Soy racista (a veces)

Quién no se ha reído estos días con el vídeo de los niños británicos que interrumpen a su padre mientras está siendo entrevistado en directo en la BBC.

La escena lo tiene todo: primero aparece la niña, que entra bailando, como si tal cosa, en el despacho. El padre la aparta de un manotazo y sigue con su discurso. Entonces llega el bebé, en su tacataca, y la cara del pobre profesor es todo un poema. La cosa no puede ser peor... hasta que vemos a la madre. Entra agachada –supongo que porque piensa que así no se la ve– y agarra a sus dos hijos de donde puede en un alarde de velocidad que ya quisieran algunos plusmarquistas olímpicos. Maravilloso.

El vídeo transmite una ternura infinita, porque cualquiera que tenga niños pequeños sabe que en algún momento le harán vivir el más espantoso de los ridículos, aunque no lo retransmita en directo la BBC.

Pero además de las risas, la escena ha abierto una interesante reflexión sobre temas más complejos, por ejemplo, el racismo. Yo, lo admito, la primera vez que vi el vídeo pensé que la mujer era la niñera. Porque era asiática, porque iba vestida muy sencilla... por puro racismo, vamos.

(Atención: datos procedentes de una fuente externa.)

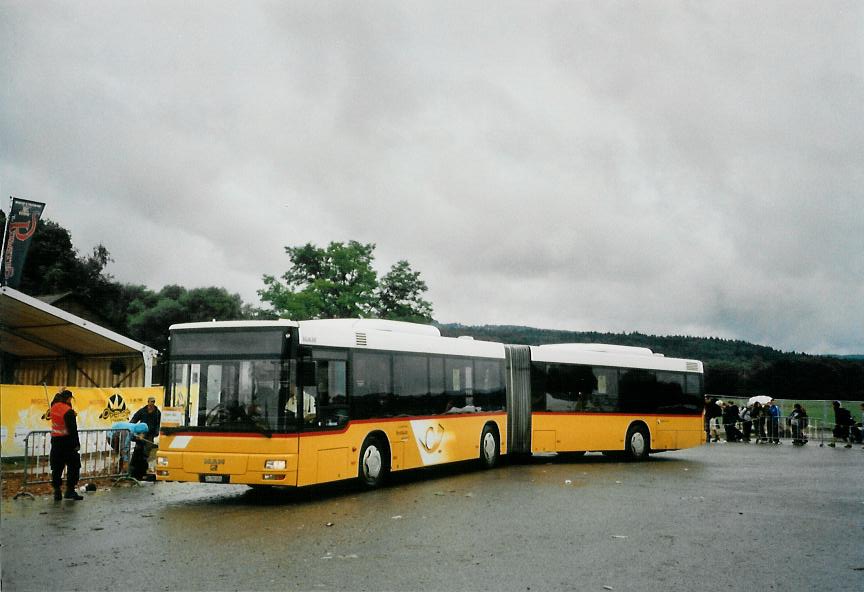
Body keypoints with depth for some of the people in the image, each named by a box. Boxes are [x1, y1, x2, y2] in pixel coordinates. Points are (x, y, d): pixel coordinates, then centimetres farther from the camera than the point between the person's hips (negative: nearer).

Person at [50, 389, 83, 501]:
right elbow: (72, 429, -18)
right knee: (73, 465, 2)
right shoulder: (68, 411, -18)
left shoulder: (54, 406, 2)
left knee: (57, 467, 12)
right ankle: (70, 490, 0)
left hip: (55, 440, 7)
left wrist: (60, 394, 27)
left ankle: (57, 491, 13)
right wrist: (77, 444, -14)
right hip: (67, 441, -7)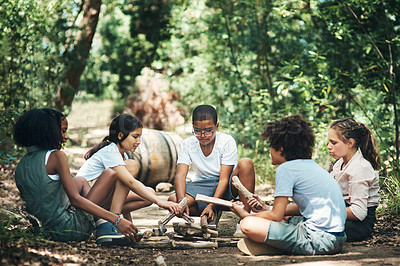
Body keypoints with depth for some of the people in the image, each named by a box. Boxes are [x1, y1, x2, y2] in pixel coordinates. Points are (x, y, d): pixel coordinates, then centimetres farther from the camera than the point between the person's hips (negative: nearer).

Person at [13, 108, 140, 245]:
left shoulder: (20, 167, 9)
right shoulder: (56, 156, -13)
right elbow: (75, 199, -19)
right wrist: (117, 220, -21)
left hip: (50, 232, 8)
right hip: (71, 229, -7)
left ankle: (104, 227, 11)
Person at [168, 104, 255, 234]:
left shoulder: (227, 141, -15)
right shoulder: (187, 144, -6)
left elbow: (224, 179, -20)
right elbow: (180, 175, -17)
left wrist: (211, 205, -33)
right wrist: (181, 201, -37)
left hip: (226, 186, -2)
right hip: (203, 186, 2)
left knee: (245, 164, -33)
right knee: (172, 201, -26)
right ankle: (214, 215, -5)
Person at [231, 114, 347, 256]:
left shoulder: (286, 169, -7)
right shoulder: (311, 165, 18)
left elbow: (276, 216, -7)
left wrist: (245, 215, 9)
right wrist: (265, 209, 26)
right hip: (337, 236, 10)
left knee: (248, 225, -15)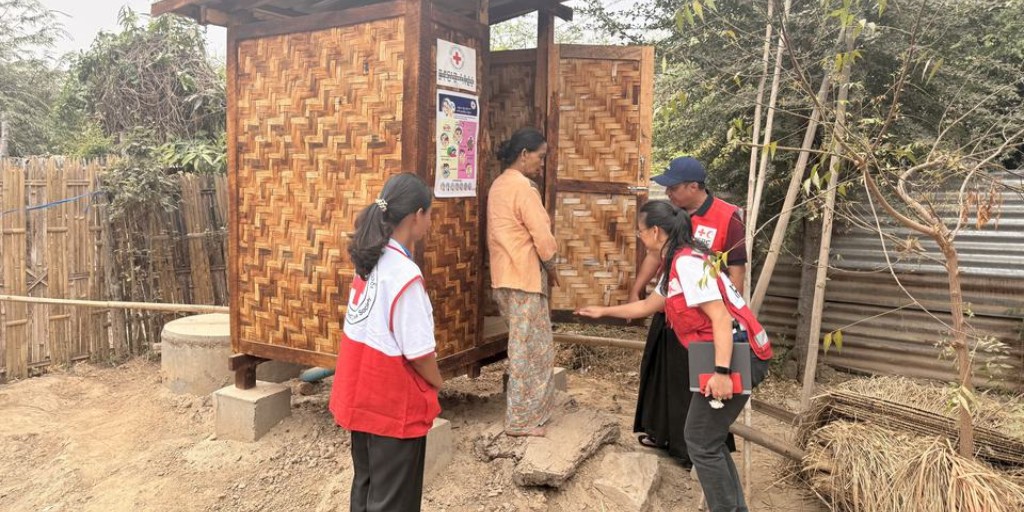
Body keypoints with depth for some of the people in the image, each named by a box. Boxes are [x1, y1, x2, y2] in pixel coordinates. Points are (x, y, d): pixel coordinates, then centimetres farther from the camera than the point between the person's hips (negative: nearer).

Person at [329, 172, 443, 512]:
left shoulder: (368, 261, 1)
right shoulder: (405, 274, -24)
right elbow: (419, 353, -22)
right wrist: (436, 382, -2)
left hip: (361, 396, 8)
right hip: (395, 405, -8)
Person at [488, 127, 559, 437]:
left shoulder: (499, 184, 13)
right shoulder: (523, 187, -16)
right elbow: (542, 237, -18)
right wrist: (551, 267, -1)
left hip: (505, 275, 10)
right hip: (524, 276, -10)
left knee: (523, 345, 19)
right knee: (530, 349, 0)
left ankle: (528, 410, 29)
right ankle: (522, 421, 9)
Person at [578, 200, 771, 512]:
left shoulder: (687, 263, -17)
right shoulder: (676, 263, 15)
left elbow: (721, 318, -24)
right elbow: (648, 306, 28)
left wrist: (721, 372, -29)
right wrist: (603, 312, 36)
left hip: (737, 358, -10)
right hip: (728, 356, 10)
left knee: (700, 442, 0)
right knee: (708, 438, 18)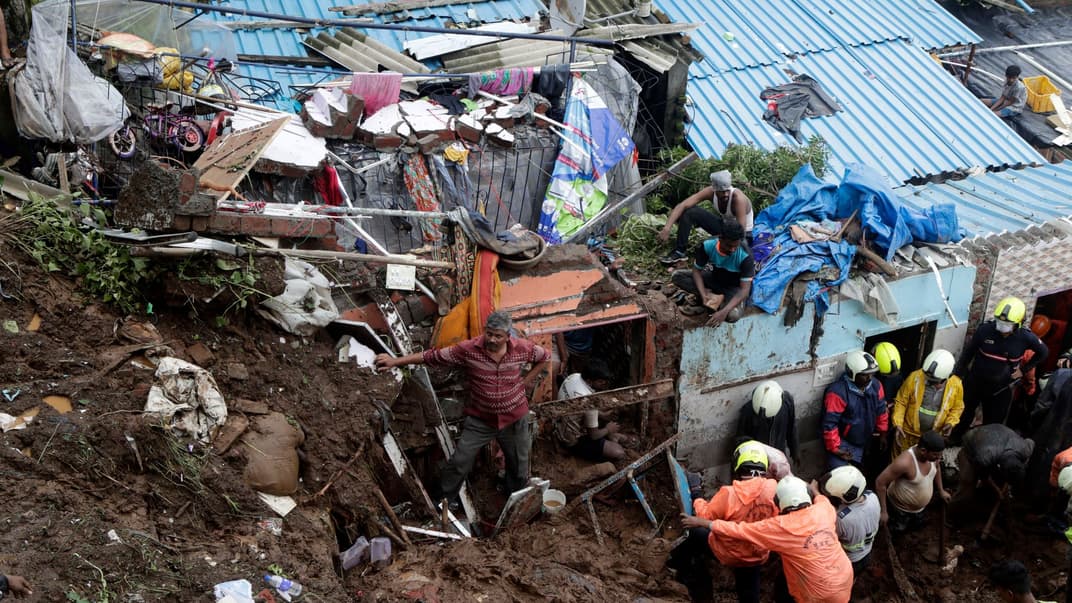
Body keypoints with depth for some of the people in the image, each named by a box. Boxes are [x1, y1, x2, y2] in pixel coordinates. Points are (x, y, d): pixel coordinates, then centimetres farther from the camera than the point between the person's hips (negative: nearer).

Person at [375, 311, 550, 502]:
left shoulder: (522, 348, -16)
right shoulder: (468, 349, -21)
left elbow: (545, 357, 4)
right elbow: (433, 356, -17)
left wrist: (526, 380, -1)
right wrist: (395, 361, -17)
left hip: (514, 419, 1)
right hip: (480, 419, -1)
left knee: (519, 465, 18)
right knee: (459, 463, 0)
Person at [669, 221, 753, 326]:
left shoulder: (745, 256, -32)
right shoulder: (707, 246, -24)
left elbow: (744, 289, -32)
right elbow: (697, 270, -12)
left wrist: (724, 311, -43)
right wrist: (703, 295, -29)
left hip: (734, 287, -4)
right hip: (714, 278, 4)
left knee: (733, 315, -36)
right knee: (677, 276, -16)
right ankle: (712, 296, -18)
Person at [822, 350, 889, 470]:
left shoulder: (875, 385, -7)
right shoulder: (838, 392, -29)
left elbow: (881, 411, 9)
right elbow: (830, 424, -26)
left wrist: (882, 433, 14)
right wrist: (835, 448, -21)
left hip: (864, 442, 7)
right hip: (843, 443, -7)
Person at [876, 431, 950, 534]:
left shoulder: (932, 455, -20)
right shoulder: (904, 462, -41)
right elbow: (880, 482, -33)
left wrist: (941, 491, 15)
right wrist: (883, 511, -28)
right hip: (900, 509, -6)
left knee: (917, 526, 27)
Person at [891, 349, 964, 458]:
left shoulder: (956, 385, -16)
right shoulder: (915, 377, -22)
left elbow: (957, 407, 2)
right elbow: (901, 402, -10)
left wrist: (950, 423, -16)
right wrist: (898, 425, -19)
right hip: (908, 434, -1)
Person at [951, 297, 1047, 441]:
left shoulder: (1026, 338, -19)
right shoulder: (985, 329, -21)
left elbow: (1043, 353, 2)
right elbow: (968, 353, -7)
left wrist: (1023, 369, -2)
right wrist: (957, 375, -3)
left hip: (1001, 388, -1)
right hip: (974, 382, 1)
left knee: (993, 423, 12)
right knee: (963, 415, 20)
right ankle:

No soy una persona racista. No creo que la raza blanca sea superior a otra ni que una persona sea mejor o peor, más lista o más tonta, por ser blanca, asiática, negra o india. Me escandalizan las declaraciones xenófobas de Donald Trump y su equipo. Y aun así, pensé que ella era la canguro.

Fui racista, igual que cuando me subieron a la habitación después de dar a luz y me horrorizó ver que compartía cuarto con una familia gitana, que resultó ser la gente más encantadora del mundo. Porque por muy modernos y abiertos que nos creamos, hay corrientes subterráneas, prejuicios arraigados, de los que es difícil escapar.

La única forma de luchar contra ellos es admitirlos, para tratar de entenderlos y de desactivarlos. Así que, consideren este artículo mi confesión. Lo siguiente será enmendarme para que no vuelva a ocurrir. Les prometo que estoy en ello.